Glücklicherweise besteht Full Mojo Rampage aus mehreren kleinen Levels, die bei jedem Start erneut zufallsgeneriert werden. Deren Vielfalt ist schon bei der jetzigen Early Access-Version, die via Steam erhältlich ist, erstaunlich. Laufbänder und Bumper wie aus Flipper-Automaten wechseln sich ab mit mächtigen Zwischengegnern, Portalen, die geschlossen werden müssen, und kleinen Bonusabschnitten, in denen der Spieler etwa gegen eine Armee von Hühnern antreten muss. Vermutlich lässt der aktuelle Zustand des Spiels den späteren Wiederspielwert nur erahnen, aber schon jetzt fällt es mir merklich schwer, bei meinem Ableben nicht sofort wieder von vorn zu beginnen. Denn: Das gesammelte Gold und die Erfahrung bleibt erhalten. So wird die Spielfigur bei jedem Neustart stärker – Full Mojo Rampage kombiniert geschickt Tod mit Loot, Game Over mit Leveln.

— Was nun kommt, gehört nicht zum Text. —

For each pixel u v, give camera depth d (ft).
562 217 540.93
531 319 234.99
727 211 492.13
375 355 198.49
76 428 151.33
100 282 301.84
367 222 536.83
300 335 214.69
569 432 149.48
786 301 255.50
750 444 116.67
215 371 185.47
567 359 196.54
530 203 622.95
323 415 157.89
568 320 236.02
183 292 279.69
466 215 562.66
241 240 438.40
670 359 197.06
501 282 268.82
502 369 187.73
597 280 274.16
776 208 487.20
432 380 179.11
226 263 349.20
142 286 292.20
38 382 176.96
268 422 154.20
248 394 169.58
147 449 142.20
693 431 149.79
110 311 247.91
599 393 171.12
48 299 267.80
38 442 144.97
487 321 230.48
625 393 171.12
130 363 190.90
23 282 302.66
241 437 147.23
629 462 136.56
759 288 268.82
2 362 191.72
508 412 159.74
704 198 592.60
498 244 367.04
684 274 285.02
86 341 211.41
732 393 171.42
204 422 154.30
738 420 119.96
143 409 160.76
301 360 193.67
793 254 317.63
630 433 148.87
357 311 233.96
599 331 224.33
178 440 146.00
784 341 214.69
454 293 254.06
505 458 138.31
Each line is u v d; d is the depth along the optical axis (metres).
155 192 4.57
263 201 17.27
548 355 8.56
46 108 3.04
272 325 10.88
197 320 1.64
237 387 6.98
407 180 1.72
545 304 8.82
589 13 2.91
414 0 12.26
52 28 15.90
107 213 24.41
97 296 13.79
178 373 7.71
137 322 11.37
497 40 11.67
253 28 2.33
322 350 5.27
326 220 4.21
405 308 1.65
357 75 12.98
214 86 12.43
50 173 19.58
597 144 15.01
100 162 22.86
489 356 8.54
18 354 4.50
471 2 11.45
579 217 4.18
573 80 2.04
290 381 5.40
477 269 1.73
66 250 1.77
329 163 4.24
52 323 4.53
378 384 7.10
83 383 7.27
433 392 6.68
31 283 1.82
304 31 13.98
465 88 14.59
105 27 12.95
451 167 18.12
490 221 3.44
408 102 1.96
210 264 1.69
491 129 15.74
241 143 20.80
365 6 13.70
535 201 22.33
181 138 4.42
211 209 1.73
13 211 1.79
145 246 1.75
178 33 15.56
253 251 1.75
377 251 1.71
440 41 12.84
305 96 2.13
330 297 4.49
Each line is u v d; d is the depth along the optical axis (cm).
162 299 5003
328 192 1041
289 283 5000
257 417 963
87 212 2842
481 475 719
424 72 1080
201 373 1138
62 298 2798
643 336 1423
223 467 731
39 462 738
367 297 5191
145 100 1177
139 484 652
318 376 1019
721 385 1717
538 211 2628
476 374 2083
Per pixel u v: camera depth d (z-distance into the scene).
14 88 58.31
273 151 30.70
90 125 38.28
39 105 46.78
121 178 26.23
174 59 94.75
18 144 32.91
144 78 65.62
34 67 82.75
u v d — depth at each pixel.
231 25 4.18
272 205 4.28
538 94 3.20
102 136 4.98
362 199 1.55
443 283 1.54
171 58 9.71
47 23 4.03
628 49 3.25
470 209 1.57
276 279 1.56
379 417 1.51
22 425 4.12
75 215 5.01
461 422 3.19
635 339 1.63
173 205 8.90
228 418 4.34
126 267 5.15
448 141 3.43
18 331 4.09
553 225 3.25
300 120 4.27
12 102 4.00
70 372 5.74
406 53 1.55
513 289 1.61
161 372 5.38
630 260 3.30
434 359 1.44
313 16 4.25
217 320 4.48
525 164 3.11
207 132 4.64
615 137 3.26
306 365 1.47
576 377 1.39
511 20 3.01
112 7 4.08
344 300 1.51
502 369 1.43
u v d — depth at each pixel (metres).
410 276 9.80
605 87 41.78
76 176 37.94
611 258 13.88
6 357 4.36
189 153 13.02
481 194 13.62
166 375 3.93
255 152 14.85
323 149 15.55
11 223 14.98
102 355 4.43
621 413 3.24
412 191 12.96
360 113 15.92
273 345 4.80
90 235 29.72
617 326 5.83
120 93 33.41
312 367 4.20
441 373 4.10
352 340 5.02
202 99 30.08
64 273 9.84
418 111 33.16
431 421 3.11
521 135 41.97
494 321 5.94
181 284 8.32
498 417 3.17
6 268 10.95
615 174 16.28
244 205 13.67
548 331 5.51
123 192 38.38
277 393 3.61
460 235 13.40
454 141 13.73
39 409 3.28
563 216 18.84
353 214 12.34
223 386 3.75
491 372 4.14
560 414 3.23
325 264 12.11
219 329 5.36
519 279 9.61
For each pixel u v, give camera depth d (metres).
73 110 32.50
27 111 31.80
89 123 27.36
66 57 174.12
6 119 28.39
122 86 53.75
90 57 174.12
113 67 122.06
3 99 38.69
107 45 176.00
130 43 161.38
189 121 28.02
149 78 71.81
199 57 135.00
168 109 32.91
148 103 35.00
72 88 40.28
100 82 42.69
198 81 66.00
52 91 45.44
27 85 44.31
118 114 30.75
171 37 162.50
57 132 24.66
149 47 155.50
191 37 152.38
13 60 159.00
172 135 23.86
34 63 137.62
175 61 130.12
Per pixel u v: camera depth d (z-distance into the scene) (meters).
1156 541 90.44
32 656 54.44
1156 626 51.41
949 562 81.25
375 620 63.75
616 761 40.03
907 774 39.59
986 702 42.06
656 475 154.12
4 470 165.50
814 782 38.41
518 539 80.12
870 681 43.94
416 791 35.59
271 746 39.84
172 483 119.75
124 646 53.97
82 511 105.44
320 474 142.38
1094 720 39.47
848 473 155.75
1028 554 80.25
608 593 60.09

Was mir zu meinem Glück noch fehlt, ist eigentlich nur eine nette Online-Community und ein funktionierender Multiplayer-Modus. Mangels Mitspieler konnte ich selbigen leider bislang nicht ausprobieren, was die Entwickler aber ankündigen, wirkt vielversprechend. Wenn Full Mojo Rampage erscheint, wird es das Roguelike garantiert nicht neu erfinden. Aber es wird eine dankbare Alternative sein, für all jene, die sich darüber ärgern, dass es in anderen Spielen nur darum geht, die stärkste Rüstung und das tollste Schwert, den mächtigsten Zauberspruch und das meiste Gold aus dem Online-Auktionshaus zu haben. Virtuelle Schwanzvergleiche sind out. Trinkt blubbernde grüne Brühe aus Schädeln, mischt Rattenschwänze mit Piratenblut in euren Kochtöpfen, buddelt eure Großväter aus und macht sie zu Zombies! Spielt Full Mojo Rampage!